On Monday 12 May 2025, PwC Luxembourg released a report titled Managing Systemic Risks in the 21st Century, identifying five major “megathreats”, namely climate change, technological disruption, geopolitical instability, demographic shifts and sovereign debt crises, as growing risks to financial stability.
These are explored through six high-impact scenarios, including the drying of the Panama Canal, a coordinated BRICS (Brazil, Russia, India, China, South Africa) sovereign debt cancellation and the bursting of the artificial intelligence (AI) investment bubble.

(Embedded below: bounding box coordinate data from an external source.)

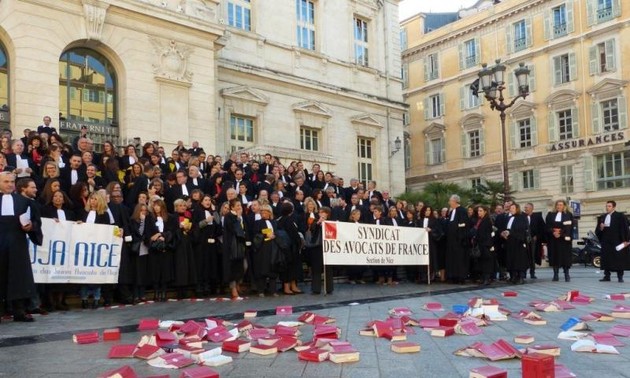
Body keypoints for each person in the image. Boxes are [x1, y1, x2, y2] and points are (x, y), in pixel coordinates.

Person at [193, 194, 221, 296]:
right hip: (201, 243)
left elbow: (218, 224)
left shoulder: (212, 212)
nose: (208, 202)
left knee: (211, 264)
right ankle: (200, 286)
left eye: (209, 200)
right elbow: (195, 226)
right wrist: (205, 221)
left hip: (212, 242)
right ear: (201, 202)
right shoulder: (197, 212)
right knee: (201, 265)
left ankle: (209, 285)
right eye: (205, 200)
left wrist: (214, 212)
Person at [596, 200, 630, 282]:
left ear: (614, 207)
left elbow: (625, 228)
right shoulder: (603, 217)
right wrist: (601, 228)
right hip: (606, 242)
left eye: (609, 206)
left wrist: (626, 240)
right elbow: (598, 231)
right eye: (606, 206)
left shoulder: (620, 216)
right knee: (606, 259)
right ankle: (607, 276)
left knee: (618, 259)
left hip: (617, 241)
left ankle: (620, 277)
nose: (607, 208)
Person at [222, 198, 248, 300]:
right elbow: (234, 230)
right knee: (232, 268)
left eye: (240, 205)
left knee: (243, 266)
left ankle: (238, 284)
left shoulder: (241, 217)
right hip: (232, 246)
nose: (239, 207)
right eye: (237, 205)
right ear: (232, 207)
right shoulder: (229, 216)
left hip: (240, 245)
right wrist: (238, 218)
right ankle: (233, 289)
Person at [251, 204, 279, 297]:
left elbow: (277, 232)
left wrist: (275, 236)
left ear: (269, 213)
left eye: (266, 212)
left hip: (272, 247)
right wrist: (265, 235)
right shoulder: (257, 223)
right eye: (262, 211)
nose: (264, 213)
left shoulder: (274, 222)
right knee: (262, 268)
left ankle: (273, 290)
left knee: (273, 267)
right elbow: (255, 235)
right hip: (262, 248)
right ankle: (261, 290)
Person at [277, 201, 303, 295]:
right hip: (290, 248)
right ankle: (287, 287)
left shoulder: (279, 220)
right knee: (288, 268)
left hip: (285, 247)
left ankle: (293, 286)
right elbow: (293, 234)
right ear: (291, 210)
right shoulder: (288, 220)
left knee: (291, 268)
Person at [545, 199, 574, 282]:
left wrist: (560, 233)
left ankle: (566, 274)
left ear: (564, 206)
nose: (559, 206)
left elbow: (569, 228)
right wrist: (553, 232)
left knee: (565, 257)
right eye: (557, 205)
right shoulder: (550, 215)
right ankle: (555, 274)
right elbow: (547, 226)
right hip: (553, 240)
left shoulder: (568, 215)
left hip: (564, 240)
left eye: (561, 205)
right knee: (554, 257)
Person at [502, 203, 529, 285]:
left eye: (513, 208)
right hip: (510, 242)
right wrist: (505, 232)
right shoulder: (509, 218)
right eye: (510, 208)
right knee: (512, 259)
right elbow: (508, 228)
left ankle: (521, 277)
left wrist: (510, 233)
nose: (511, 209)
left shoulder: (522, 217)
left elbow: (522, 229)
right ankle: (513, 276)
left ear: (517, 209)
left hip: (519, 242)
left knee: (519, 260)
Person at [445, 194, 470, 284]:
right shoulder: (452, 212)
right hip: (451, 241)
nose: (449, 202)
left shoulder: (462, 210)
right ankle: (453, 276)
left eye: (450, 201)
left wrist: (457, 229)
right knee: (452, 259)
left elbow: (464, 224)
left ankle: (461, 277)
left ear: (455, 201)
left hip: (459, 240)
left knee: (460, 259)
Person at [310, 206, 333, 295]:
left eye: (323, 212)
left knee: (328, 268)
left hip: (328, 247)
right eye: (320, 212)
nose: (321, 214)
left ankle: (329, 288)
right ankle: (316, 288)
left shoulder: (331, 222)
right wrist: (319, 222)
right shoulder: (315, 221)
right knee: (316, 268)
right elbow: (312, 230)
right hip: (317, 247)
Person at [523, 202, 545, 279]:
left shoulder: (537, 217)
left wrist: (537, 236)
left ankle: (532, 272)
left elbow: (542, 228)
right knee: (524, 256)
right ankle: (524, 272)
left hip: (533, 240)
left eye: (527, 207)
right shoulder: (522, 217)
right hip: (524, 239)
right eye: (525, 207)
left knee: (532, 256)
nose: (525, 209)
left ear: (532, 208)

The report argued that continued reliance on traditional risk models is problematic, as these may fail to account for the ripple effects of global disruptions that are increasingly prevalent. Instead, PwC has advocated for the use of reverse stress testing - a method whereby financial institutions first define what would constitute a catastrophic outcome for them, then work backwards to identify plausible factors that could lead to such a result.
The report called for a more agile and holistic risk strategy, combining data-driven analysis with qualitative insight. It urged risk managers to integrate environmental, social and governance (ESG) risks into core frameworks, use scenario planning to build geopolitical and economic resilience, and strike a better balance between embracing technology and managing cyber and compliance threats. Crucially, PwC called for annual megathreat reviews at board level to ensure firms remain ahead of accelerating global risks.
“We are publishing this report to encourage financial institutions to engage in deep reflections and rethink how they prepare for increasingly complex and systemic risks. The scale and speed of today’s threats demand more than traditional risk models. Firms need to challenge assumptions, act before crises strike and build resilience through forward-looking, practical strategies and reverse stress-testing. Preparing for uncertainty must now be a core part of doing business, not a reaction after the fact,” said Partner and Regulatory, Risk and Compliance Leader at PwC Luxembourg, Benjamin Gauthier.